— SELECTED EXTRACT —
'''
- Born: Madeline Hanson November 21, 1915 Alameda, California
- Died: May 26, 2002 (aged 86)
- Other name: Madeline Tripp
- Education: Art Institute of Chicago Illinois Institute of Design
- Alma mater: Smith College Northwestern University
- Occupations: Filmmaker, painter, educator, film critic
- Years active: 1940s–1980s
- Known for: Harry Partch collaborations Founder, Peninsula School of Art
- Spouse(s): Edward Tourtelot (1934–83) Takashi Yamada
- Children: Edward Jr. (b. 1936); Joan (b. 1938)
- Parent(s): Madeline and Chester Tripp (adoptive)

= Madeline Tourtelot =

Film maker, film critic (1915–2002)

Madeline Tourtelot (21 November 1915 – 26 May 2002) was an American filmmaker based out of the Chicago metropolitan area. Known for her avant-garde filmmaking style and interest in musical subjects, Tourtelot was a prominent female figure in the Chicago filmmaking community in the 1950s and 60s. She collaborated on films with notable artists such as John Steinbeck, Emilio Fernández, Harry Partch, Paul Severson and Edward Bland. Tourtelot founded three artist institutions in the Midwestern United States, and is included in the permanent collection of the Art Institute of Chicago. Tourtelot also studied journalism and worked as a film critic, and a painter, jeweler, photographer, sculptor and printmaker.

== Biography ==
Born in Alameda, California as Madeline Hanson, Tourtelot moved to Evanston, Illinois, as a young child. Tourtelot grew up in a musical family (her adoptive father was a classical pianist) and was drawn to the arts at an early age. Her close proximity to the galleries and museums in Chicago led her to pursue post-secondary studies in fine art. She eventually studied at a number of institutions around the Midwestern United States, including Smith College, Fish Creek Art Colony (where she studied painting under Vladimir Rousseff), Northwestern University, the School of the Art Institute of Chicago, the Illinois Institute of Design, and the Saugatuck Summer School of Painting. Tourtelot married wealthy Chicago architect Edward Tourtelot in 1935 at the age of 19. Edward Tourtelot helped to finance the openings of several art schools and galleries with Madeline. The couple had two children: Edward Jr. (1936) and Joan (1938). Tourtelot died on May 26, 2002.
'''
— WHAT TO PRODUCE —
Extend the Madeline Tourtelot biography, picking up after its final sentence. The records that come next are from a separate source.

— RECORDED INFORMATION —
'''
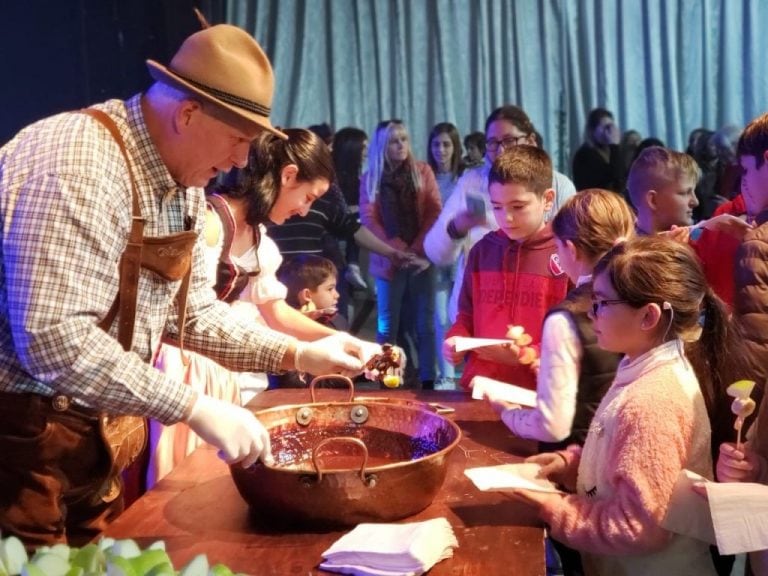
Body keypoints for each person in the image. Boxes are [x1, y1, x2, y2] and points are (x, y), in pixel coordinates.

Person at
'''
'''
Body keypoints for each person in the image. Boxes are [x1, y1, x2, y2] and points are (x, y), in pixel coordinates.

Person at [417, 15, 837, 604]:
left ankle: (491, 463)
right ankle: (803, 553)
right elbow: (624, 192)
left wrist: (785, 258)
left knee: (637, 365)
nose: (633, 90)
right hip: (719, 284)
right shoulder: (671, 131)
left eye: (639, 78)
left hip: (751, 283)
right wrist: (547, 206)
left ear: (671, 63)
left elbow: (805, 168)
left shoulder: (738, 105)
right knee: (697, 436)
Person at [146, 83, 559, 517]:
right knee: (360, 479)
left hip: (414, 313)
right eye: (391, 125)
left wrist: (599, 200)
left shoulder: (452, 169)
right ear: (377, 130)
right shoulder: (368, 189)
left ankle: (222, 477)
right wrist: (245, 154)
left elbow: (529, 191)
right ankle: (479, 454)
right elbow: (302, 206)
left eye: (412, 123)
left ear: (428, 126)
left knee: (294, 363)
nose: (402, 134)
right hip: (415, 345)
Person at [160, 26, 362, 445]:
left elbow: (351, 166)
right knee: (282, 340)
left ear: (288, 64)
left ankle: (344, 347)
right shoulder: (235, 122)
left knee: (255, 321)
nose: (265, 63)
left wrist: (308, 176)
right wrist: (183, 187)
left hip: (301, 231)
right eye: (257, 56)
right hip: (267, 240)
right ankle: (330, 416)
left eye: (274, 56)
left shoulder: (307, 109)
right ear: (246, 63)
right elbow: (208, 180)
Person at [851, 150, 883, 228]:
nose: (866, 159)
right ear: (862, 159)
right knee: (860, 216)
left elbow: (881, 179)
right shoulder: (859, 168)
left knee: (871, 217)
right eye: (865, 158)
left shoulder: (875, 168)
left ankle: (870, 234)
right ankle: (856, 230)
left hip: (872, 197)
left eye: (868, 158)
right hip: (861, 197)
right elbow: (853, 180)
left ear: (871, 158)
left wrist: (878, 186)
'''
— SOLVED EXERCISE —
== Career ==
Tourtelot's met John Steinbeck and Emilio Fernández in 1947 while studying painting in Mexico. Steinbeck and Fernandez were working on the film version of Steinbeck's 1947 novel "The Pearl" and invited Tourtelot to help with production. Her experience with Steinbeck and Fernandez inspired the start to her career as a filmmaker.

Tourtelot went on to become a significant contributor to Chicago's art scene and avant-garde filmmaking in the 1950s and 1960. She completed two films; Reflections and One by One (featuring music by Ed Bland) in 1955, as well as a series of short commissioned films set to classical music for Chicago's Educational channel in 1956.

In 1957, Tourtelot met American composer Harry Partch through Robert Kostka, who was the art director at WTTW-TV in Chicago. Partch needed a filmmaker for a script he'd rewritten called U.S. Highball, and Kostka thought Tourtelot's filmmaking aesthetic would be in line with Partch's vision for the film. In 1958, she produced Windsong with Partch, the first of a number of collaborations between the two and the only film in which she acted. Other works include Rhythm on Canvas (1955), Reflections (1955), One by One (1955), and U.S. Highball (1968). Tourtelot also collaborated with Chicago jazz musician Paul Severson on The Poet's Return (1962) and Two Cats- One Chick (1962).

In addition to her visual arts practice, Tourtelot founded three art institutions: the Ephraim Art School (1943), the Gallery Studio in Chicago's North Michigan Avenue arts district (1950s), and the Door Harbor School of Art (1965), now known as the Peninsula School of Art, where she was the school's director until 1971. Tourtelot donated part of her land, including two barns, to Peninsula Art Association in 1978. The school's archives include some of Tourtelot's original films, paintings, and photographs.
Prior to working in film, Tourtelot was active in the fields of photography, printmaking, and painting. Her painting Escape is in the permanent collection of the Art Institute of Chicago. She was also a long-standing member of Cinema 16, an influential membership film society in New York City, and a critic for Films in Review and Chicago American, in which her writing often revealed her own aesthetic preferences.

== Major works ==

=== Windsong ===
One of Tourtelot's most well-known works, Windsong, was produced in 1958. The work starred Tourtelot and artist Rudolph Seno, who at the time was a sculpture student at the Art Institute of Chicago's Saugatauk Summer school, where Tourtelot was working. The film consists of playful shots that Seno and Tourtelot captured of one another on the sand dunes of Lake Michigan's southeastern shore, along with shots of local botanical specimen and water. The score for Windsong was written by Harry Partch, who played 10 different instruments for the film. He was inspired by the playful imagery of Tourtelot and Seno, which reminded him of the legend of Apollo and Daphne.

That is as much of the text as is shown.